# letter to santa mailbox, halloween style



## EMU (Dec 4, 2007)

So here's my idea, ive seen an x-mas displays with a letter to santa mailbox... so this got me thinking... yeah i know i heard you UH-OHing lol

Letters to the departed, maybe a fictional character, who knows. thats for the kids, then for parents comments and questions...

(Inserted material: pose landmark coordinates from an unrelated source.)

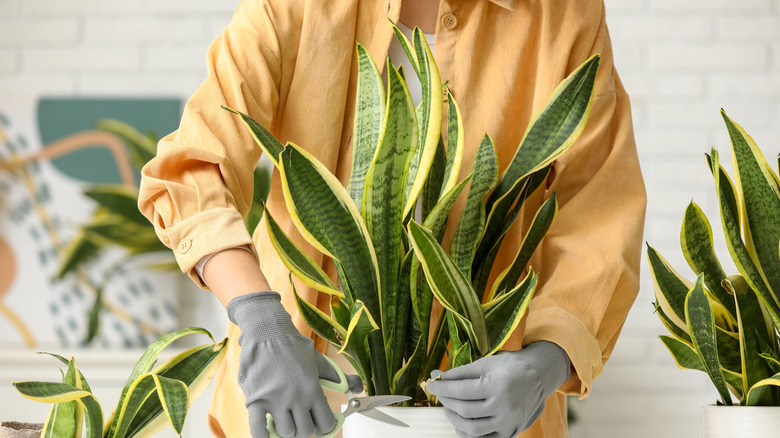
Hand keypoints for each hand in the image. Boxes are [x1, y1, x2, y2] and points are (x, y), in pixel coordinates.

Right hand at [227, 291, 361, 437]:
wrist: (266, 333)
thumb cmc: (293, 347)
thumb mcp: (320, 361)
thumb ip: (339, 378)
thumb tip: (358, 387)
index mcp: (313, 389)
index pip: (325, 424)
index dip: (325, 428)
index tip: (321, 427)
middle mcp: (296, 397)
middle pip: (304, 431)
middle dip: (304, 427)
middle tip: (301, 418)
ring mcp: (274, 400)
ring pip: (285, 432)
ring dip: (286, 428)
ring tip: (285, 417)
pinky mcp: (255, 400)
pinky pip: (259, 430)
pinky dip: (264, 434)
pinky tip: (267, 427)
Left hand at [426, 341, 570, 437]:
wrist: (538, 376)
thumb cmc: (510, 366)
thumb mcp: (486, 363)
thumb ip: (462, 371)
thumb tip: (438, 376)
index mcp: (497, 385)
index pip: (461, 390)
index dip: (442, 387)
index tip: (431, 384)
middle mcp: (504, 406)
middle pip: (464, 409)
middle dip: (446, 401)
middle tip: (440, 394)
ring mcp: (508, 422)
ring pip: (472, 428)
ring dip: (454, 419)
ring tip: (449, 408)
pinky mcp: (510, 431)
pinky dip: (468, 434)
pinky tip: (461, 423)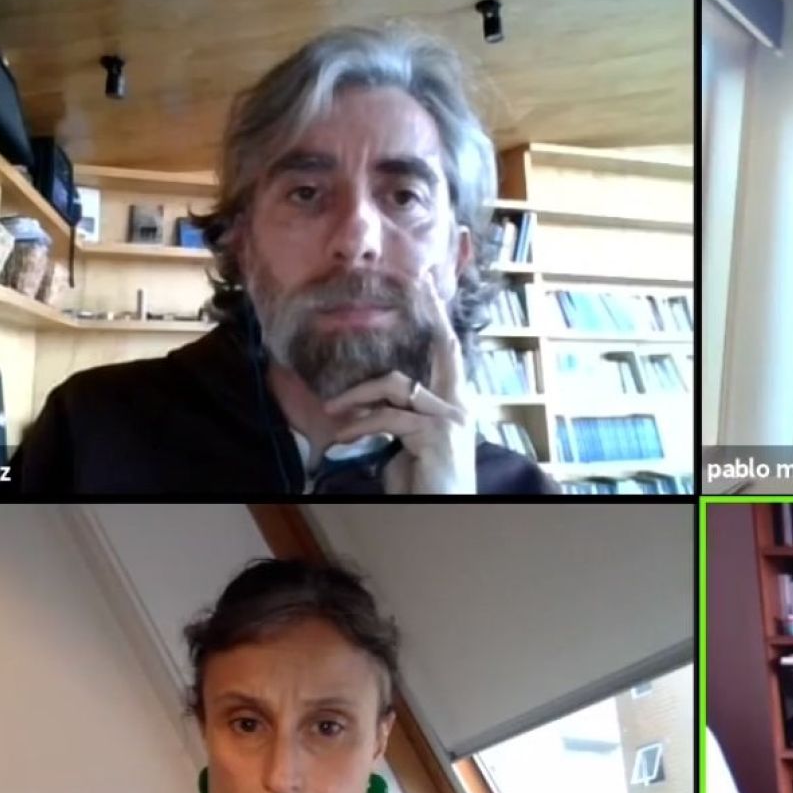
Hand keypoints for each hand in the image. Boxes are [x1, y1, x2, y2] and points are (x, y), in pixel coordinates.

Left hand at [320, 269, 475, 493]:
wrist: (443, 512)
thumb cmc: (426, 483)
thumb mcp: (408, 444)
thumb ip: (398, 418)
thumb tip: (372, 407)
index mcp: (454, 403)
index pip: (447, 351)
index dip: (438, 316)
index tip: (428, 284)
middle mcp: (459, 404)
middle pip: (443, 347)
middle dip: (430, 310)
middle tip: (417, 281)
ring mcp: (451, 417)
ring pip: (395, 385)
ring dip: (357, 395)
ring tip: (332, 411)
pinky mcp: (435, 433)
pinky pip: (387, 417)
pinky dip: (359, 426)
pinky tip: (341, 437)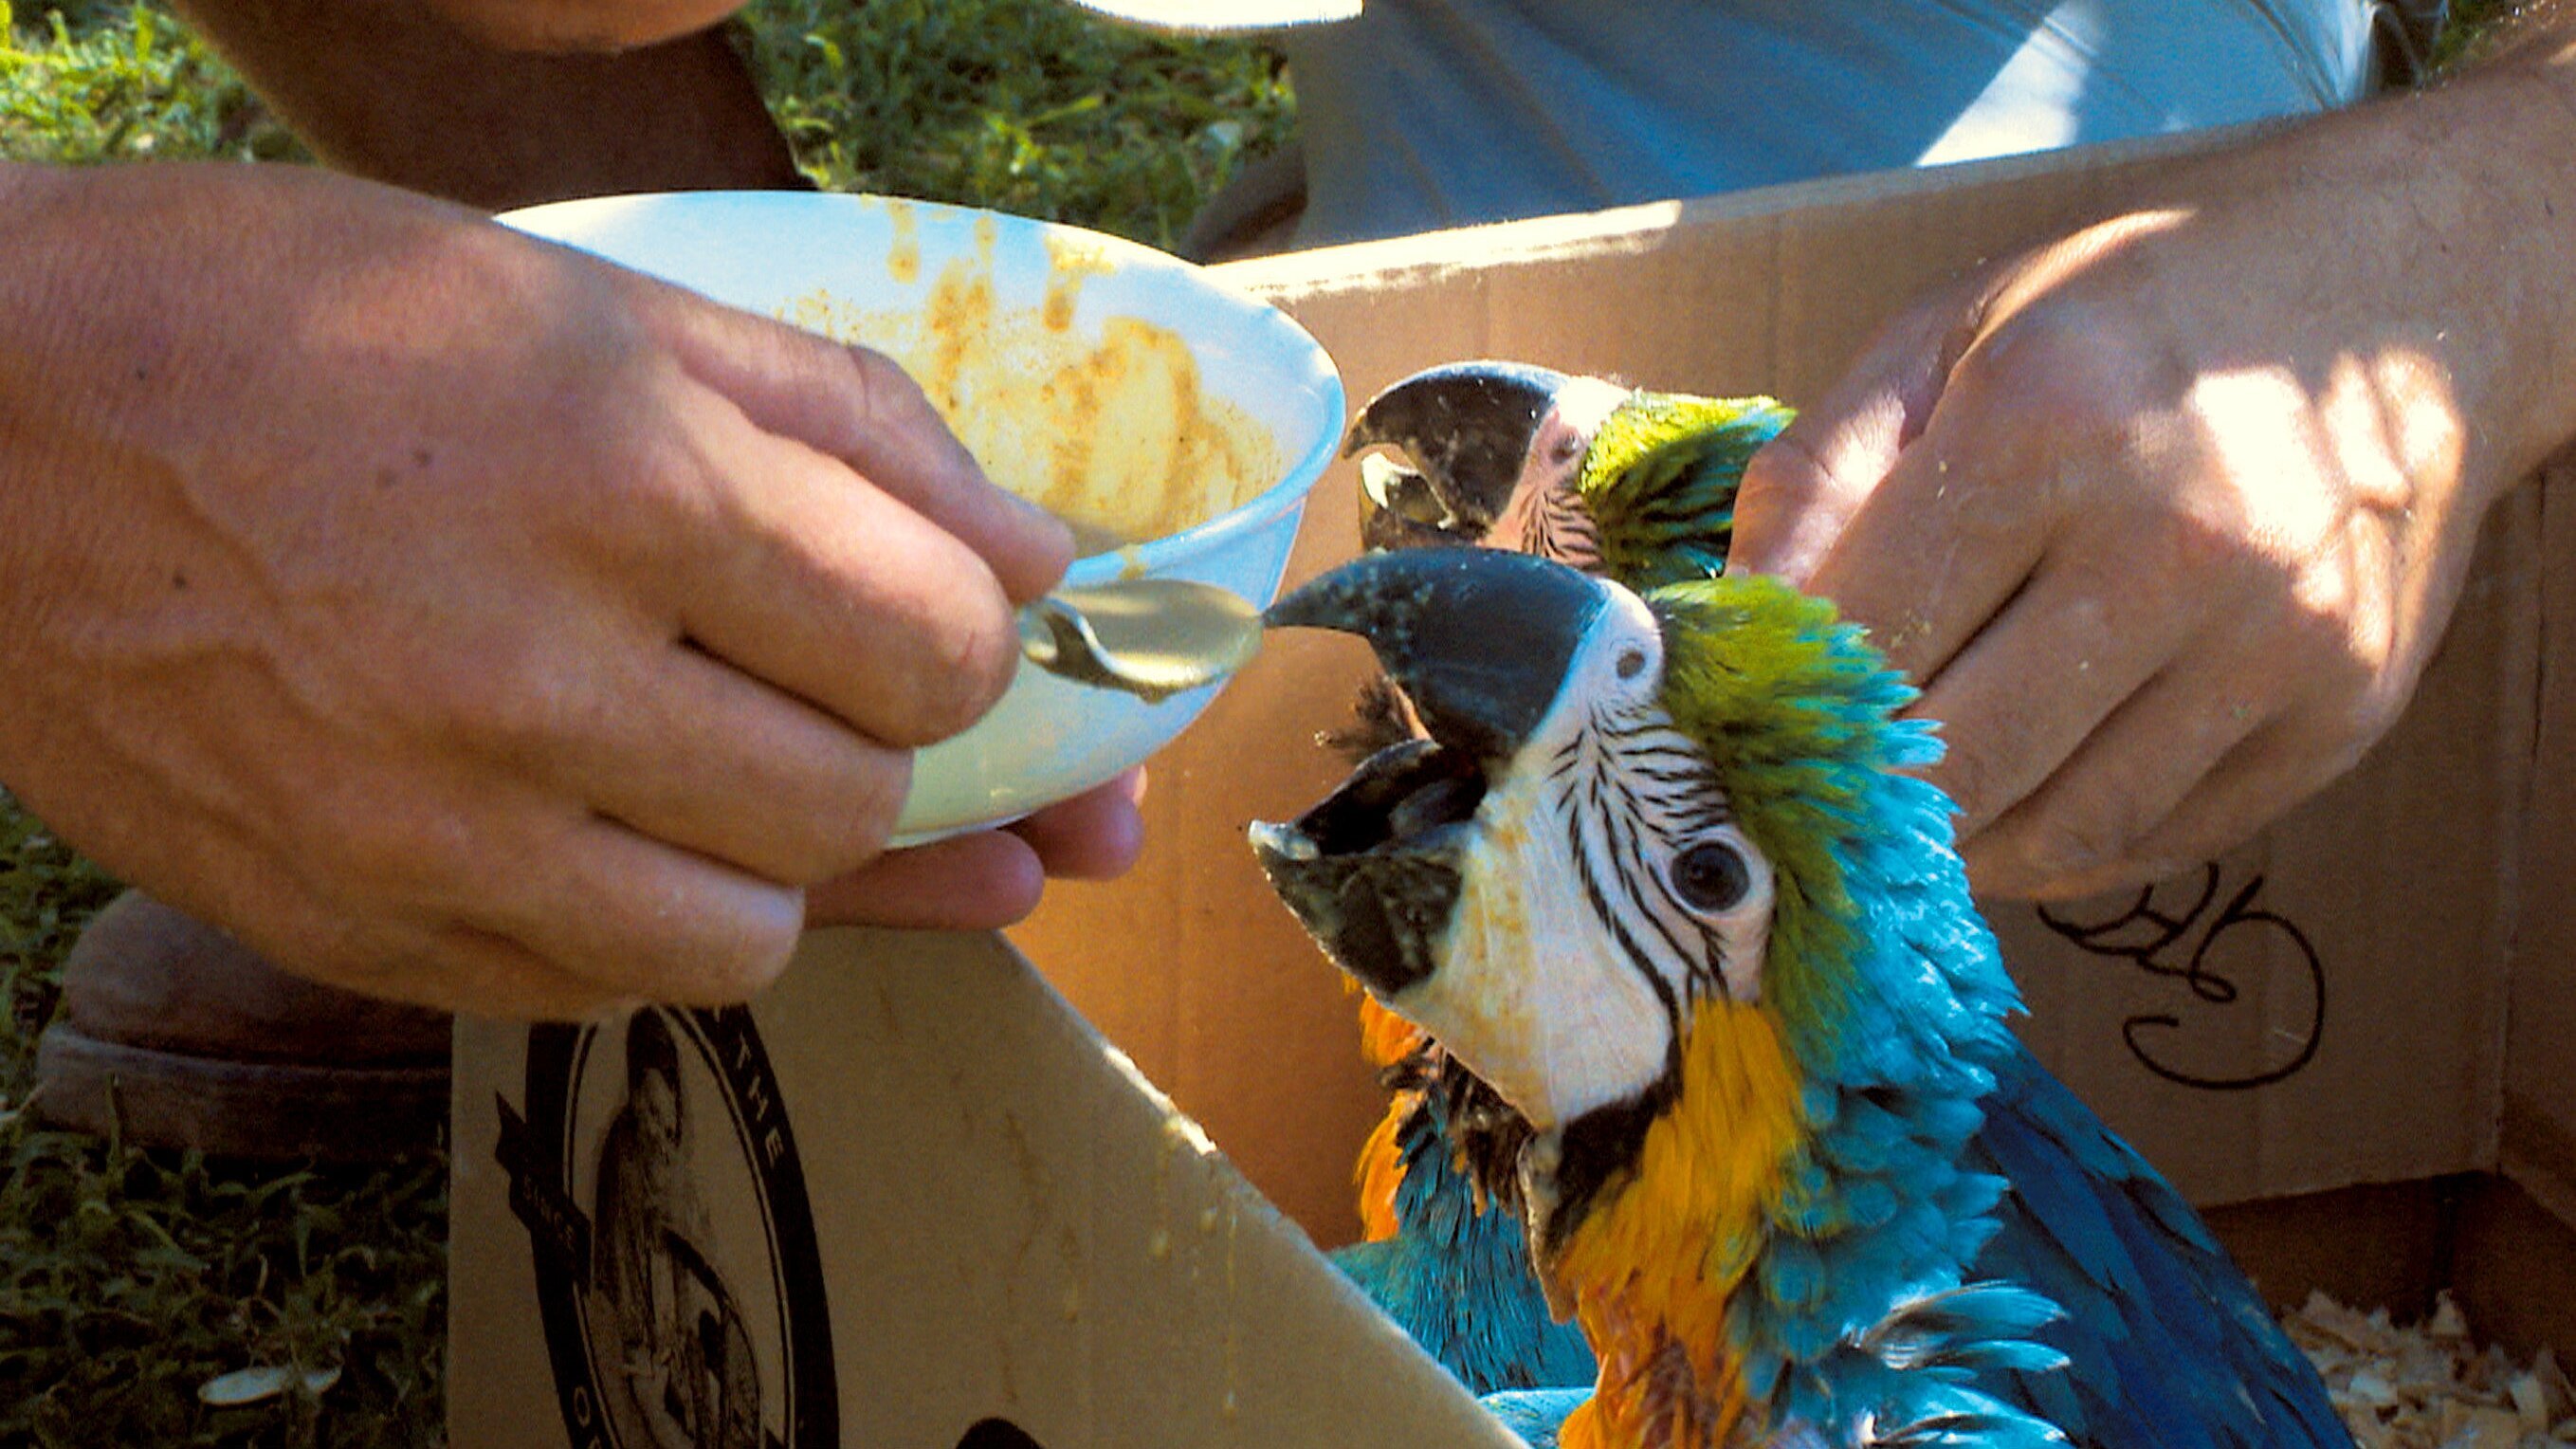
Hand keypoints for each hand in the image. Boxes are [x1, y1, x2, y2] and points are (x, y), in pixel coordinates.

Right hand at [0, 161, 1090, 1015]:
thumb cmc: (299, 326)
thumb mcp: (599, 305)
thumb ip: (855, 430)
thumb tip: (1042, 563)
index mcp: (620, 480)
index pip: (936, 644)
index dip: (978, 638)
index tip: (943, 618)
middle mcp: (532, 677)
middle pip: (859, 802)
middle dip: (887, 745)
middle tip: (823, 683)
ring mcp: (431, 830)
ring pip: (748, 938)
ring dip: (778, 861)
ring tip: (718, 763)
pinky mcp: (353, 929)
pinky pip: (598, 993)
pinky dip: (647, 922)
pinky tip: (610, 824)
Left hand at [1727, 100, 2568, 899]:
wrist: (2401, 297)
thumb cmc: (2129, 317)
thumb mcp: (1938, 341)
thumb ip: (1812, 486)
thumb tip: (1722, 644)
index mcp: (2049, 425)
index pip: (1865, 642)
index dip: (1781, 707)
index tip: (1739, 731)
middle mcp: (2180, 543)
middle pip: (1954, 763)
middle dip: (1856, 798)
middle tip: (1802, 798)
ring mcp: (2280, 644)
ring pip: (2053, 835)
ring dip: (1952, 844)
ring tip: (1905, 800)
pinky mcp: (2343, 719)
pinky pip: (2152, 845)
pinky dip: (2055, 846)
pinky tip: (2017, 790)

i want your opinions all of them the this sucks ones too, sooo speak your mind please. Thanks Guys
:xbones:EMU:xbones:


----------



## Lady Nyxie (Aug 30, 2006)

How about "Letters to the Great Pumpkin"?


----------



## Devils Chariot (May 23, 2007)

OMG. We had the great pumpkin visit us one year when we were kids, and we loved it so much we wanted halloween instead of christmas. That freaked out my churchy parents and that was the last time the great pumpkin ever visited. (((SIGH))).

I agree Great Pumpkin!!!


----------



## EMU (Dec 4, 2007)

ahh i like the great pumpkin.... but any other ideas guys


----------



## Monk (Aug 26, 2008)

I would go with the Great Pumpkin


----------



## Daddy's Little Corpse (Sep 7, 2006)

Great Pumpkin or not, it's a great idea.


----------



## Bilbo (Dec 13, 2007)

Letter to Jack Skellington or Oogie Boogie are the only two that come to mind...


----------



## DisneyDellsDude (Jun 23, 2008)

How about a letter to Master Gracey, the 'ghost host' at the Haunted Mansion?


----------



## Sickie Ickie (Jun 20, 2006)

guess my idea would be the great pumpkin as well.


----------



## EMU (Dec 4, 2007)

ahh tooo many great people, im a die hard of The Haunted Mansion, The NIGhtmare Before Christmas, AND charlie brown, thank you guys for all of the advice... but i ahev one character in mind but most wont get her, her name is Madam Alinda, shes the reason for my haunt name


----------



## Night Owl (Feb 28, 2008)

That's a really cool idea. I'd go with the Great Pumpkin too. You could put the box up in the middle of a "Pumpkin Patch" with a little spooky path leading up to it. Maybe have a scarecrow pointing to it, or something like that? It could be as cute or scary as you wanted it to be. I love this idea!


----------